En todo caso, aún la serie tiene que definirse, aunque sea perfectamente consciente de las herramientas con las que trabaja y emane como una muestra más del grado de estilización de diseño en el que se ha convertido “la firma Scorsese”. La noción del reciclaje y el extremo control del plano delatan la banalización del tema. No sabemos exactamente si Vinyl tratará sobre el enloquecido negocio del rock en los setenta o si será más bien un contexto de fondo para los familiares retratos del submundo del crimen y la mafia. Probablemente una combinación de ambas. Por lo pronto, las píldoras musicales funcionan razonablemente bien, concebidas y realizadas con clase, gusto y conocimiento, más bien con un sentido atmosférico o anecdótico. Los “invitados históricos estrella” de cada capítulo –Robert Plant, Lou Reed, Alice Cooper, etc–, verosímilmente reencarnados por los actores escogidos, al menos no generan el rechazo que generalmente provocan en los biopics musicales de Hollywood. Es un triunfo tanto a nivel dramático como, si queremos, formal.
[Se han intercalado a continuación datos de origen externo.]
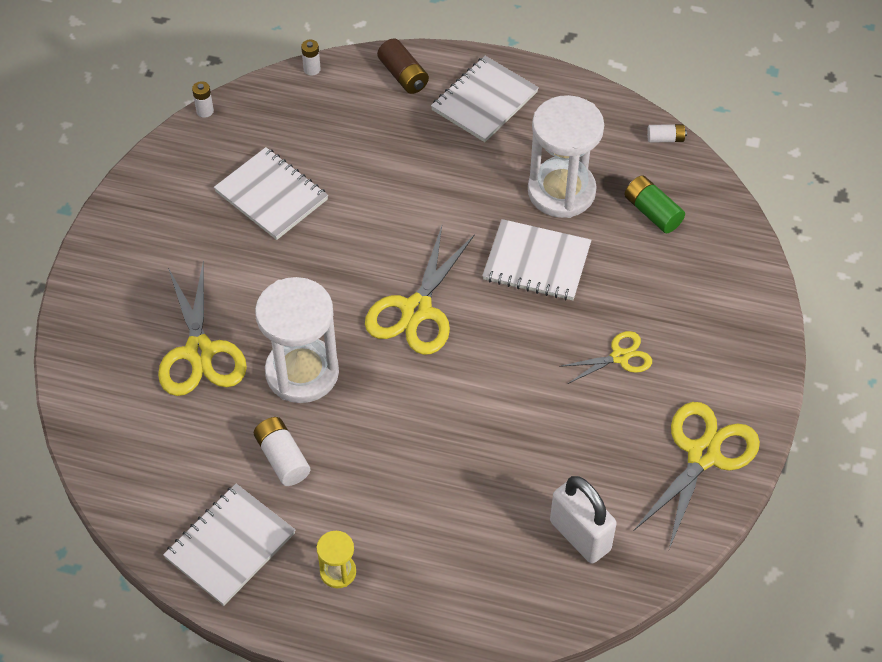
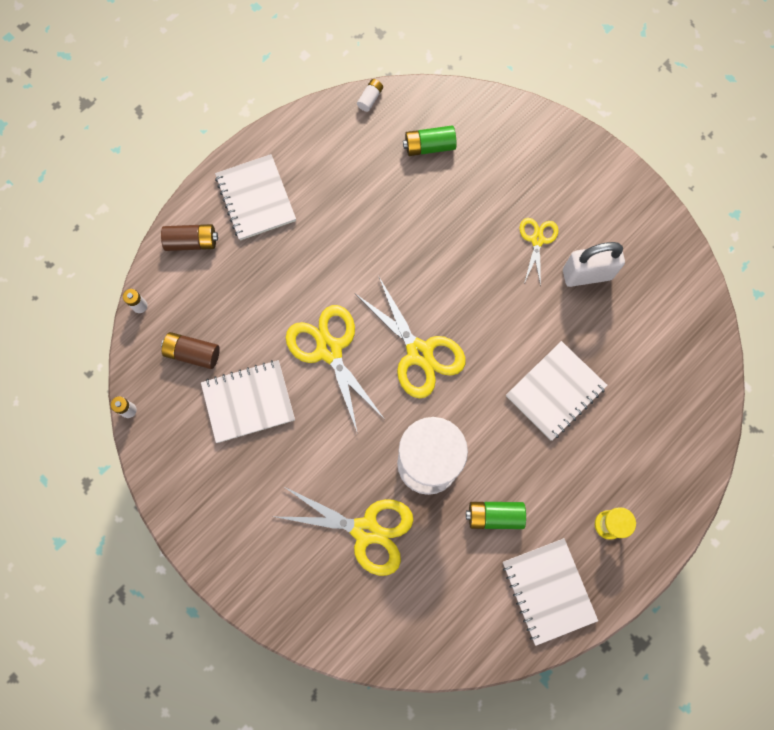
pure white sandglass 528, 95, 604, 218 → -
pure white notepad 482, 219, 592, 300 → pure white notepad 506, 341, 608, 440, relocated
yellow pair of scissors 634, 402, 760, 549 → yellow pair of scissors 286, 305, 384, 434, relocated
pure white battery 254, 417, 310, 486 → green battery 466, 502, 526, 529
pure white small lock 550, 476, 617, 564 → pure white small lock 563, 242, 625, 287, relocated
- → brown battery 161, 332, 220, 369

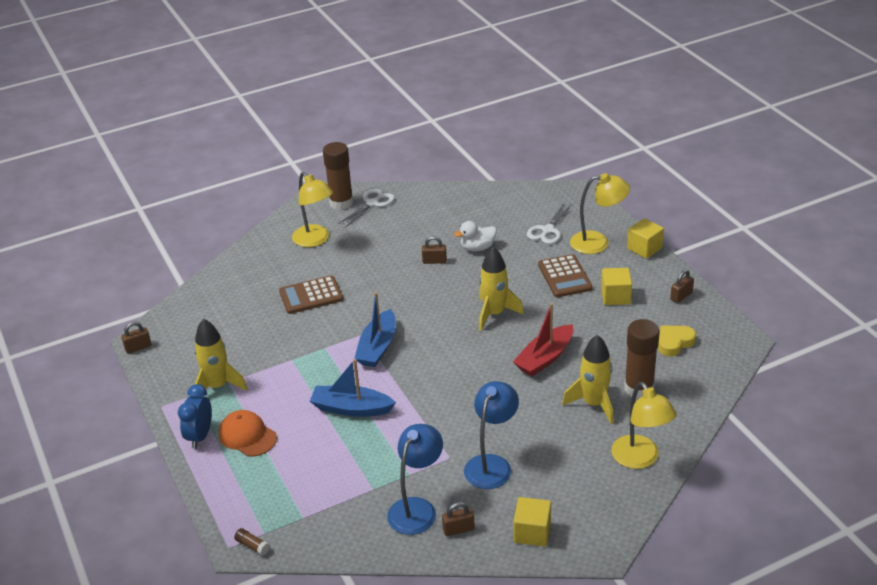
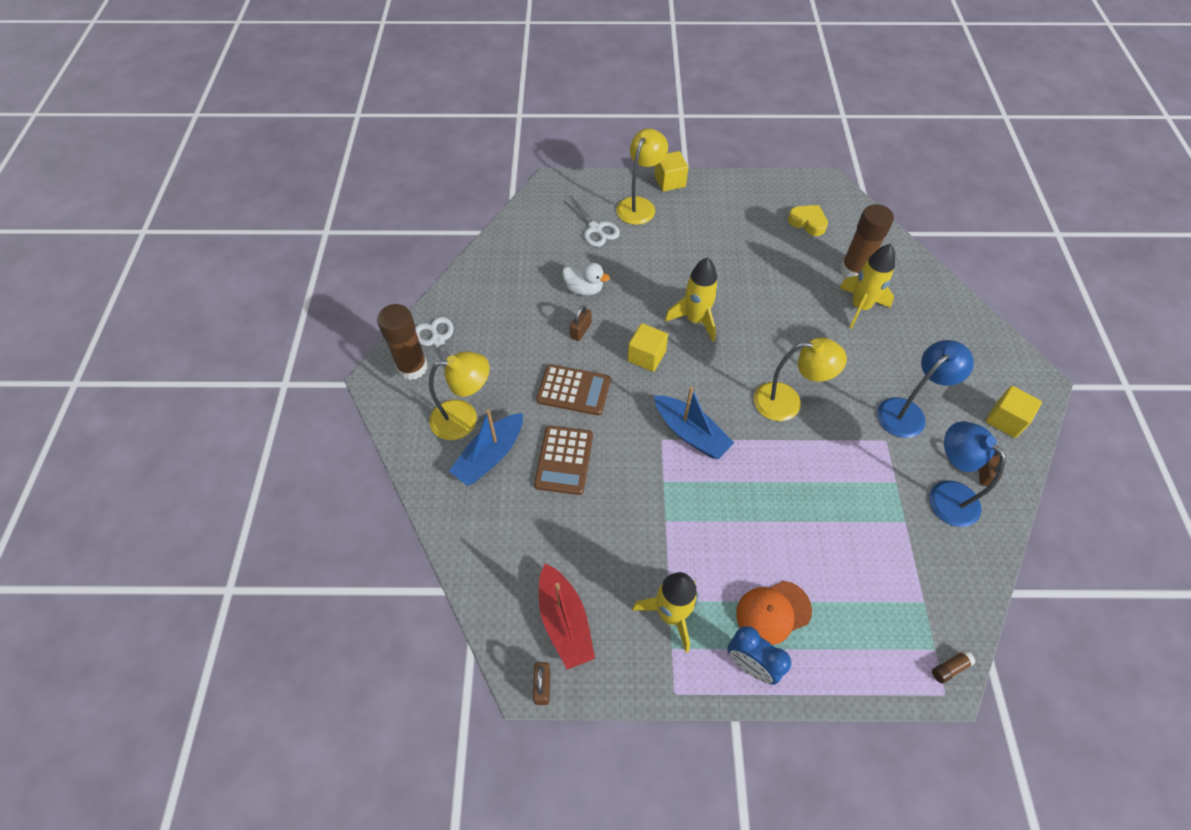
pure white toy duck 454, 221, 497, 251 → pure white toy duck 562, 263, 610, 296, 75 degrees counterclockwise
brown adding machine 538, 254, 593, 297 → brown adding machine 536, 364, 611, 416, relocated
yellow block 601, 268, 632, 305 → yellow block 628, 323, 668, 372, relocated
brown small lock 670, 270, 694, 303 → -
crimson boat 513, 303, 573, 376 → crimson boat 539, 563, 595, 670, relocated
yellow heart shape 658, 326, 696, 357 → yellow heart shape 788, 205, 828, 236, 135 degrees clockwise
cobalt boat 310, 359, 396, 417 → cobalt boat 449, 409, 523, 486, relocated
cobalt desk lamp 464, 381, 519, 489 → cobalt desk lamp 877, 340, 974, 438, 90 degrees clockwise
yellow desk lamp 611, 382, 677, 469 → yellow desk lamp 754, 338, 847, 421, relocated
Algunos instantes que me han interesado especialmente de la serie son las secuencias dedicadas a Andy Warhol y la Factory. Lo habitual en toda encarnación de Warhol en el cine es convertirle en una parte más del ambiente, un figurante excéntrico y con peluquín, pero en Vinyl sus apariciones tienen un objetivo mayor relacionado directamente con su trabajo. La primera vez que le vemos es mediante flashback, a sus años screen-test, esos planos fijos de tres a cinco minutos en los que escrutaba el rostro humano, sobre todo de celebridades, desafiándolo con la dilatación del tiempo convencional. El personaje se transformaba en persona, el espectador puede “compartir” el paso del tiempo con Lou Reed o Nico o Dalí o Ginsberg o Dylan o Sedgwick, con la esperanza de que revele frente a la cámara un rostro verdadero, sin máscaras, más allá de lo icónico.
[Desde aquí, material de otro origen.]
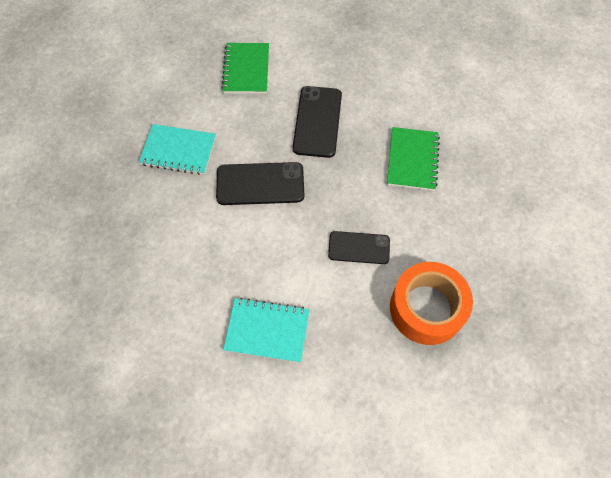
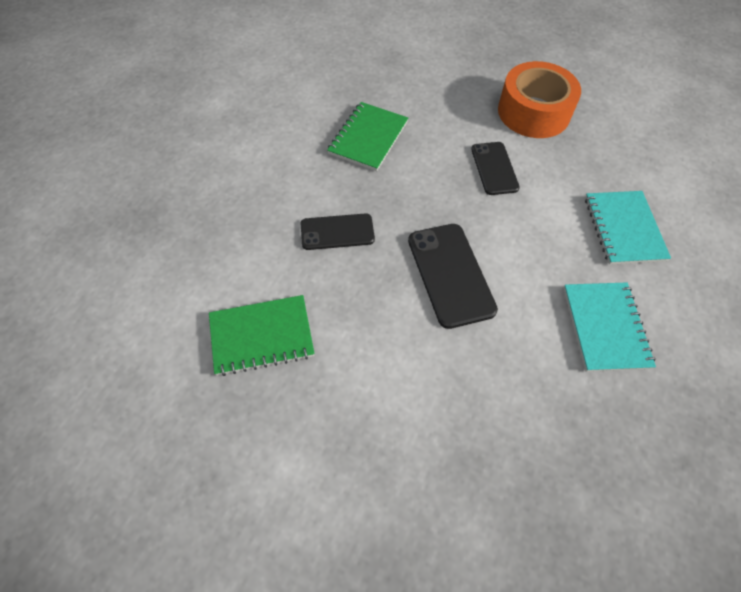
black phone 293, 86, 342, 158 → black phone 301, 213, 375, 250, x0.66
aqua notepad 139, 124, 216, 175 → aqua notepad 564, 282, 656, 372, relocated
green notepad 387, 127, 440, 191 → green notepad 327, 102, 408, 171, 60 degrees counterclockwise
Vinyl logra dotar de un significado dramático –la revelación del amor– y audiovisual la recreación de esos screen-tests warholianos, que en el capítulo tercero (dirigido por Mark Romanek) emplea para señalar el momento en que arte y comercio, estética y capitalismo, se funden del todo. Un cuadro de Warhol tiene el valor de su cotizada firma, nos muestra este episodio con lucidez y pertinencia. Nos preguntamos si Vinyl también tiene el valor de su firma. O si con el tiempo podrá trascenderla.